> **DATA PROVIDED**:
================================
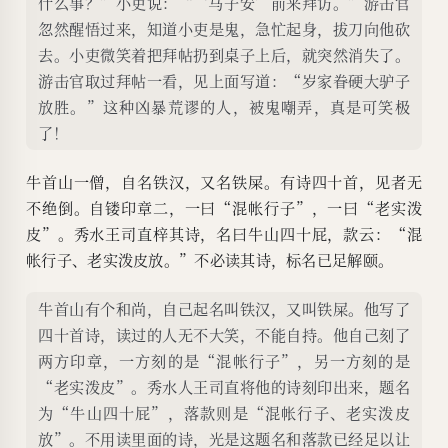
什么事？”小吏说：“‘马子安’前来拜访。”游击官
忽然醒悟过来，知道小吏是鬼，急忙起身，拔刀向他砍
去。小吏微笑着把拜帖扔到桌子上后，就突然消失了。
游击官取过拜帖一看，见上面写道：“岁家眷硬大驴子
放胜。”这种凶暴荒谬的人，被鬼嘲弄，真是可笑极
了！
牛首山一僧，自名铁汉，又名铁屎。有诗四十首，见者无
不绝倒。自镂印章二，一曰“混帐行子”，一曰“老实泼
皮”。秀水王司直梓其诗，名曰牛山四十屁，款云：“混
帐行子、老实泼皮放。”不必读其诗，标名已足解颐。
牛首山有个和尚，自己起名叫铁汉，又叫铁屎。他写了
四十首诗，读过的人无不大笑，不能自持。他自己刻了
两方印章，一方刻的是“混帐行子”，另一方刻的是
“老实泼皮”。秀水人王司直将他的诗刻印出来，题名
为“牛山四十屁”，落款则是“混帐行子、老实泼皮
放”。不用读里面的诗，光是这题名和落款已经足以让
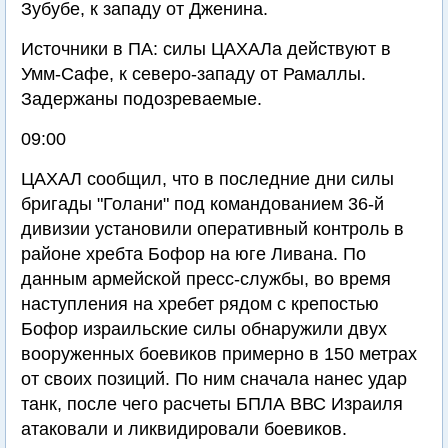
Зубубе, к западу от Дженина.
Источники в ПА: силы ЦАХАЛа действуют в
Умм-Сафе, к северо-западу от Рамаллы.
Задержаны подозреваемые.
09:00
ЦАХАЛ сообщил, что в последние дни силы
бригады "Голани" под командованием 36-й
дивизии установили оперативный контроль в
районе хребта Бофор на юге Ливана. По
данным армейской пресс-службы, во время
наступления на хребет рядом с крепостью
Бофор израильские силы обнаружили двух
вооруженных боевиков примерно в 150 метрах
от своих позиций. По ним сначала нанес удар
танк, после чего расчеты БПЛА ВВС Израиля
атаковали и ликвидировали боевиков.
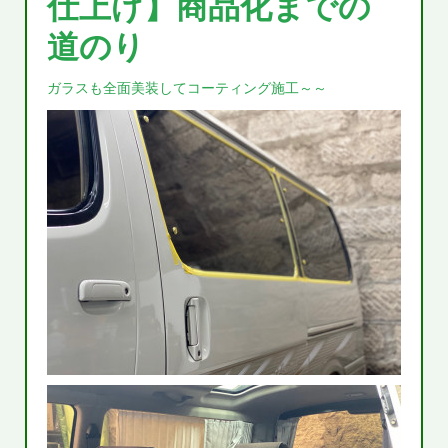
仕上げ】商品化までの
道のり
ガラスも全面美装してコーティング施工～～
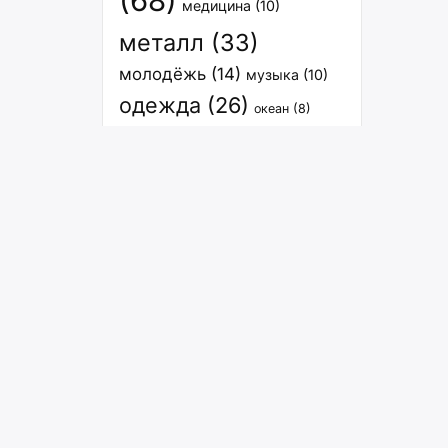
(68)
медицина
(10)
металл
(33)
молодёжь
(14)
музыка
(10)
одежда
(26)
океан
(8)
опасность человечеству
(8)
оружие
пища
(13)
песня
(8)
планета
(6)
погода
(14)
(8)
природа
(10)
право_человечества
(6)
прогресс
(30)
расселение
(27)
спорт
(12)
связь
(8)
растения
(7)
стихия
(6)
субкультура
(6)
транспорт
(15)
философия
(7)
человечество
(9)
экология
(8)
энергия
(29)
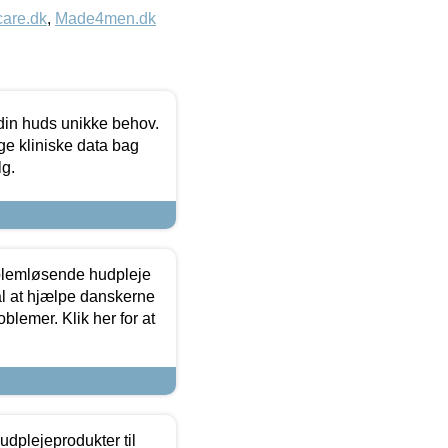
care.dk
,
Made4men.dk
 din huds unikke behov.
ge kliniske data bag
lg.
oblemløsende hudpleje
ål at hjælpe danskerne
lemer. Klik her for at
dplejeprodukter til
================================
Lay out every line of text from all the rows above as a Markdown table with the columns "Number" and "Text," numbering the lines in order and omitting blank ones. Leave the pictures out.

| Number | Text |
|---|---|
| 1 | 什么事？”小吏说：“‘马子安’前来拜访。”游击官 |
| 2 | 忽然醒悟过来，知道小吏是鬼，急忙起身，拔刀向他砍 |
| 3 | 去。小吏微笑着把拜帖扔到桌子上后，就突然消失了。 |
| 4 | 游击官取过拜帖一看，见上面写道：“岁家眷硬大驴子 |
| 5 | 放胜。”这种凶暴荒谬的人，被鬼嘲弄，真是可笑极 |
| 6 | 了！ |
| 7 | 牛首山一僧，自名铁汉，又名铁屎。有诗四十首，见者无 |
| 8 | 不绝倒。自镂印章二，一曰“混帐行子”，一曰“老实泼 |
| 9 | 皮”。秀水王司直梓其诗，名曰牛山四十屁，款云：“混 |
| 10 | 帐行子、老实泼皮放。”不必读其诗，标名已足解颐。 |
| 11 | 牛首山有个和尚，自己起名叫铁汉，又叫铁屎。他写了 |
| 12 | 四十首诗，读过的人无不大笑，不能自持。他自己刻了 |
| 13 | 两方印章，一方刻的是“混帐行子”，另一方刻的是 |
| 14 | “老实泼皮”。秀水人王司直将他的诗刻印出来，题名 |
| 15 | 为“牛山四十屁”，落款则是“混帐行子、老实泼皮 |
| 16 | 放”。不用读里面的诗，光是这题名和落款已经足以让 |
| 17 | Зубубе, к западу от Дженина. |
| 18 | Источники в ПА: силы ЦАХАЛа действуют в |
| 19 | Умм-Сафе, к северо-западу от Рамаллы. |
| 20 | Задержаны подозреваемые. |
| 21 | 09:00 |
| 22 | ЦАХАЛ сообщил, что в последние дни силы |
| 23 | бригады "Голани" под командованием 36-й |
| 24 | дивизии установили оперативный контроль в |
| 25 | районе хребта Бофор на юге Ливана. По |
| 26 | данным армейской пресс-службы, во время |
| 27 | наступления на хребет рядом с крепостью |
| 28 | Бофор израильские силы обнаружили двух |
| 29 | вооруженных боевиков примерно в 150 метрах |
| 30 | от своих позиций. По ним сначала нанес удар |
| 31 | танк, после чего расчеты БПЛА ВВС Израиля |
| 32 | атаковали и ликвидировали боевиков. |
| 33 | 仕上げ】商品化までの |
| 34 | 道のり |
| 35 | ガラスも全面美装してコーティング施工～～ |
| 36 | (68) |
| 37 | медицина |
| 38 | (10) |
| 39 | металл |
| 40 | (33) |
| 41 | молодёжь |
| 42 | (14) |
| 43 | музыка |
| 44 | (10) |
| 45 | одежда |
| 46 | (26) |
| 47 | океан |
| 48 | (8) |
| 49 | опасность человечеству |
| 50 | (8) |
| 51 | оружие |
| 52 | пища |
| 53 | (13) |
| 54 | песня |
| 55 | (8) |
| 56 | планета |
| 57 | (6) |
| 58 | погода |
| 59 | (14) |
| 60 | (8) |
| 61 | природа |
| 62 | (10) |
| 63 | право_человечества |
| 64 | (6) |
| 65 | прогресс |
| 66 | (30) |
| 67 | расселение |
| 68 | (27) |
| 69 | спорт |
| 70 | (12) |
| 71 | связь |
| 72 | (8) |
| 73 | растения |
| 74 | (7) |
| 75 | стихия |
| 76 | (6) |
| 77 | субкультура |
| 78 | (6) |
| 79 | транспорт |
| 80 | (15) |
| 81 | философия |
| 82 | (7) |
| 83 | человечество |
| 84 | (9) |
| 85 | экология |
| 86 | (8) |
| 87 | энергия |
| 88 | (29) |
| 89 | care.dk |
| 90 | , |
| 91 | Made4men.dk |
| 92 |  din huds unikke behov. |
| 93 | ge kliniske data bag |
| 94 | lg. |
| 95 | oblemløsende hudpleje |
| 96 | ål at hjælpe danskerne |
| 97 | lemer. Klik her for at |
| 98 | dplejeprodukter til |